What I want to talk about is what happened when the cameras went off.  We continued to talk in the online chat room.  I suggested that they look at evidence  – Wei et. al, Matheson et. al, the Cooper Institute Longitudinal Studies that show that habits are a much better indicator of future health then body size.

I pointed out that University of Minnesota researchers found that “None of the behaviors being used by adolescents (in 1999) for weight-control purposes predicted weight loss (in 2006).  Of greater concern were the negative outcomes associated with dieting and the use of unhealthful weight-control behaviors, including significant weight gain.”

I mentioned that a study that tracked 15,000 participants and was published in the Journal of Paediatrics,  found that adolescents who were put on diets were significantly more likely to gain weight than those who were not.

Autumn was respectful and helped support me in getting space to talk when others were trying to steamroll me. None of the three self-identified childhood obesity experts  named a single study to refute what I was saying or support their position. One claimed to know the research (though never citing any) but said that they didn’t need all these scientific studies  and evidence because they have common sense. Ah the cult of “everybody knows.”

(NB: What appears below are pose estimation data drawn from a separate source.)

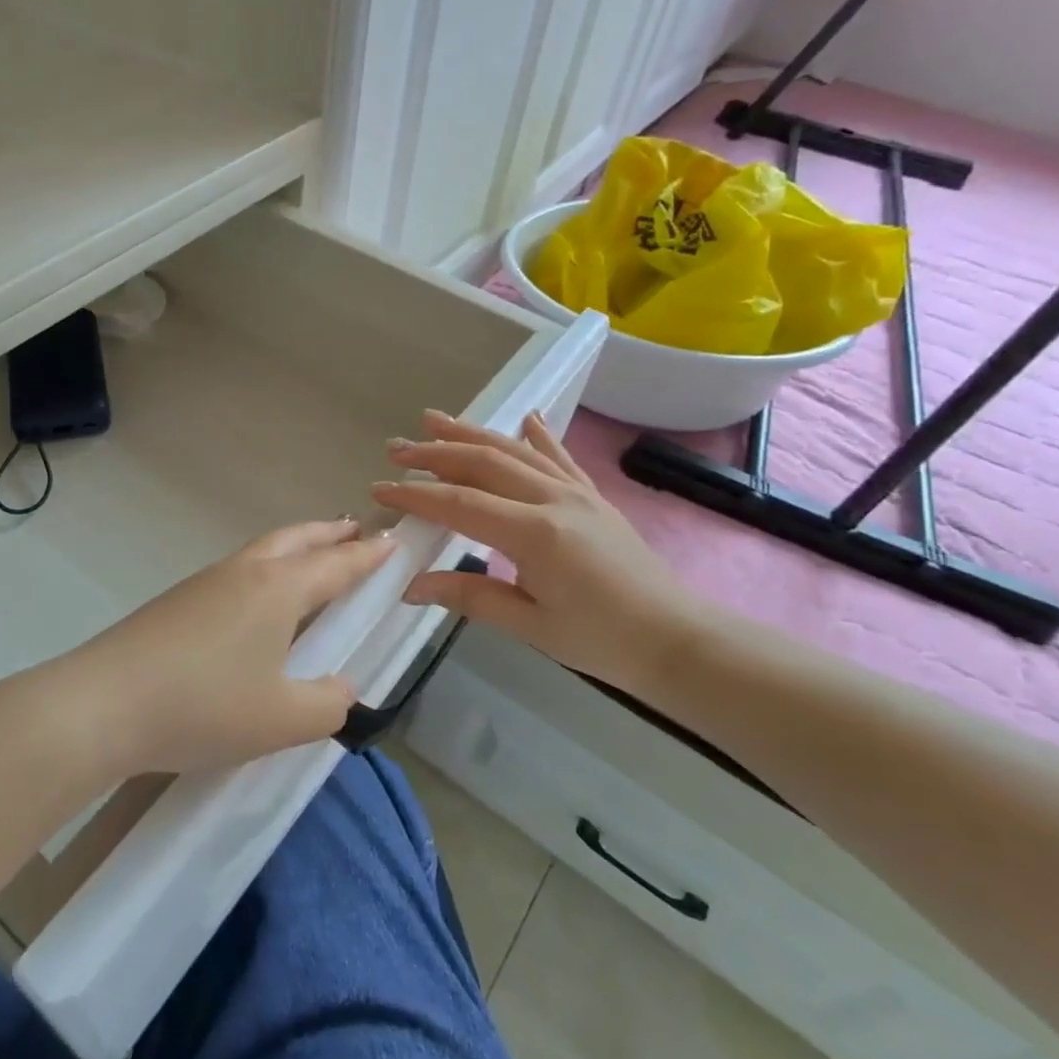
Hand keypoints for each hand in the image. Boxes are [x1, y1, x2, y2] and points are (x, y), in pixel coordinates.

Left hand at [65, 519, 392, 775]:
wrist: (104, 703)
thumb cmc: (204, 707)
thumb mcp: (281, 720)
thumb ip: (326, 704)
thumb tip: (342, 688)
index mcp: (278, 589)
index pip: (336, 564)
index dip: (367, 555)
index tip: (391, 538)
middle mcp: (244, 573)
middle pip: (296, 540)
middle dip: (329, 534)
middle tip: (355, 529)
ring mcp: (205, 582)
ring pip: (262, 551)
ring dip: (295, 547)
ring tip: (312, 556)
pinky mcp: (177, 601)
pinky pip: (237, 572)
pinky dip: (265, 569)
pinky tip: (257, 600)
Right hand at [372, 410, 711, 699]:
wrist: (678, 640)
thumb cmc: (603, 641)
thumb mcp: (531, 625)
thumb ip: (470, 597)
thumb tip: (411, 587)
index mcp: (535, 533)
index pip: (461, 503)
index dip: (417, 494)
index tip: (380, 489)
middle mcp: (553, 499)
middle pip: (483, 463)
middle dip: (435, 453)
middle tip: (396, 448)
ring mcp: (576, 493)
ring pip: (515, 450)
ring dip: (472, 432)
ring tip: (435, 419)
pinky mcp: (593, 497)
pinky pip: (559, 457)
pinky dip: (537, 435)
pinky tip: (525, 417)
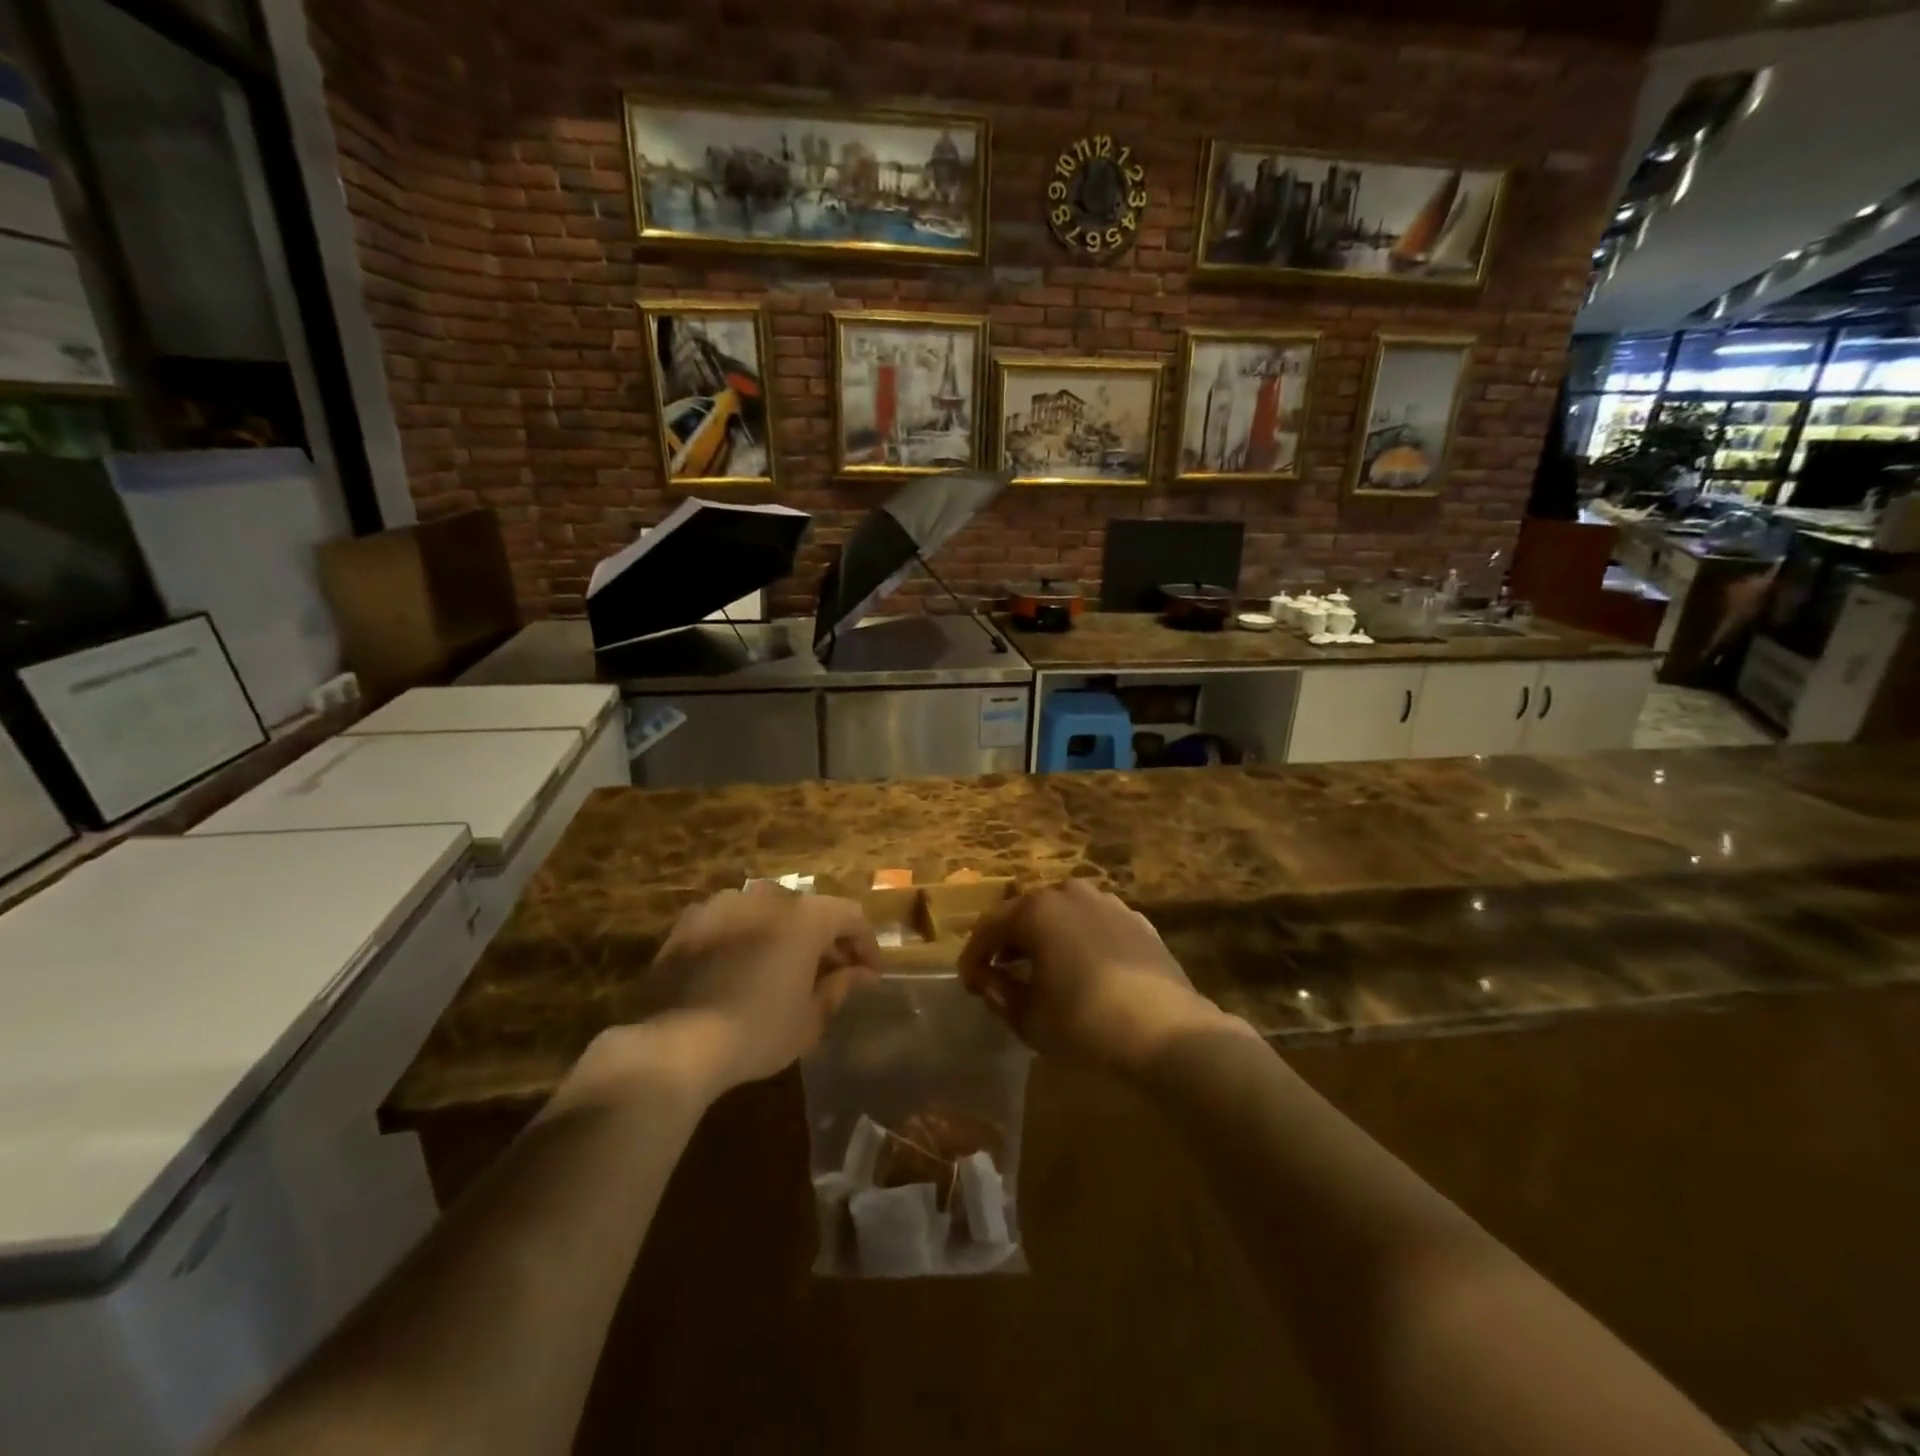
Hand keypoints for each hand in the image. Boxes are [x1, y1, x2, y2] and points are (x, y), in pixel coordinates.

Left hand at [623, 887, 880, 1096]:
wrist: (674, 1043)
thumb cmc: (757, 1031)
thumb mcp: (809, 1019)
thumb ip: (839, 987)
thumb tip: (861, 974)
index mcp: (805, 916)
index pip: (850, 916)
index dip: (865, 943)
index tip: (869, 974)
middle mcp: (767, 896)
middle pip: (809, 909)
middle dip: (824, 938)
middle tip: (830, 972)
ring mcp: (724, 904)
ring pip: (767, 911)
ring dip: (782, 934)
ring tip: (783, 968)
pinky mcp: (689, 920)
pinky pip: (730, 921)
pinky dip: (744, 937)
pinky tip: (739, 969)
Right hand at [958, 878, 1244, 1074]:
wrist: (1167, 1029)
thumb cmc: (1086, 1022)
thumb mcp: (1030, 1018)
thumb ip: (1000, 993)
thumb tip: (989, 980)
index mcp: (1036, 909)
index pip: (989, 927)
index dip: (973, 956)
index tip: (968, 984)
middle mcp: (1069, 893)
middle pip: (1025, 912)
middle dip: (1008, 941)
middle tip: (998, 972)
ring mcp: (1107, 902)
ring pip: (1061, 913)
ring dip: (1043, 937)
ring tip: (1039, 968)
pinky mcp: (1136, 920)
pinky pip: (1092, 924)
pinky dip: (1077, 940)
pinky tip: (1081, 967)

This is not limited to the person who said it – I hear it all the time. “Studies change but I know in my gut…” or “I don’t have research but just do a Google Obesity and read some of the news stories….” So our kids’ health is at stake and we are dealing with a whole profession of people who call themselves childhood obesity experts, and make money with promises of weight loss for kids, who not only don’t have evidence to support their methods, nor refute evidence that suggests that their work does more harm than good; but who, terrifyingly, don’t seem to think that matters.

I’m pretty sure “I don’t need evidence, I have common sense” is what they said to Galileo.

To provide clarity, let’s do a quick exercise inspired by reader Ericka:

A child needs their arm amputated.

Their first option is someone who amputated their own arm during a climbing accident and succeeded despite near impossible odds, and plans to do the amputation guided by common sense and his own experience.

Their second option is a doctor who went to medical school and studied the research and evidence that have come from hundreds of thousands of arm amputations,  has performed many such amputations using this information, and plans to use that same information to perform this man’s surgery.

Who do you want treating this child?

One person’s experience is not extrapolatable to others.  The fact that someone was a fat kid and became a thin adult does NOT prove that everyone else can do it – or that anyone else can do it.  Just like the fact that I’m a 300 pound National Champion Dancer doesn’t prove that every 300 pound person can be a National Champion Dancer – that’s why we have studies. Every scientist knows that they could be wrong, but to suggest that common sense and personal experience are a substitute for information gleaned from a statistically significant sample size through a properly designed study is ludicrous, dangerous and, unfortunately, really profitable in the adolescent weight loss industry.

It would be bad enough if people who claim that they can help kids lose weight were just making fat kids into lab rats by testing out their unproven hypotheses on them, but what they are doing actually flies in the face of the evidence that does exist. Again, there are no studies that show that any weight loss interventions are successful in the long run.  There are studies that show that weight control attempts in kids leads to weight gain and eating disorders (in fact, hospitalizations for eating disorders in kids under 12 are up 119% in the last decade.  Kids.  Under.  Twelve.)

If we’re going to have a discussion about our experiences, then that is a valid discussion and is worth having and each of us is the best witness to our own experience – but let’s not confuse it with a discussion of how to approach kid’s healthcare.  If we are having a discussion about children’s health interventions then it has to be based on evidence – our kids deserve better than anecdata and somebody’s so-called common sense.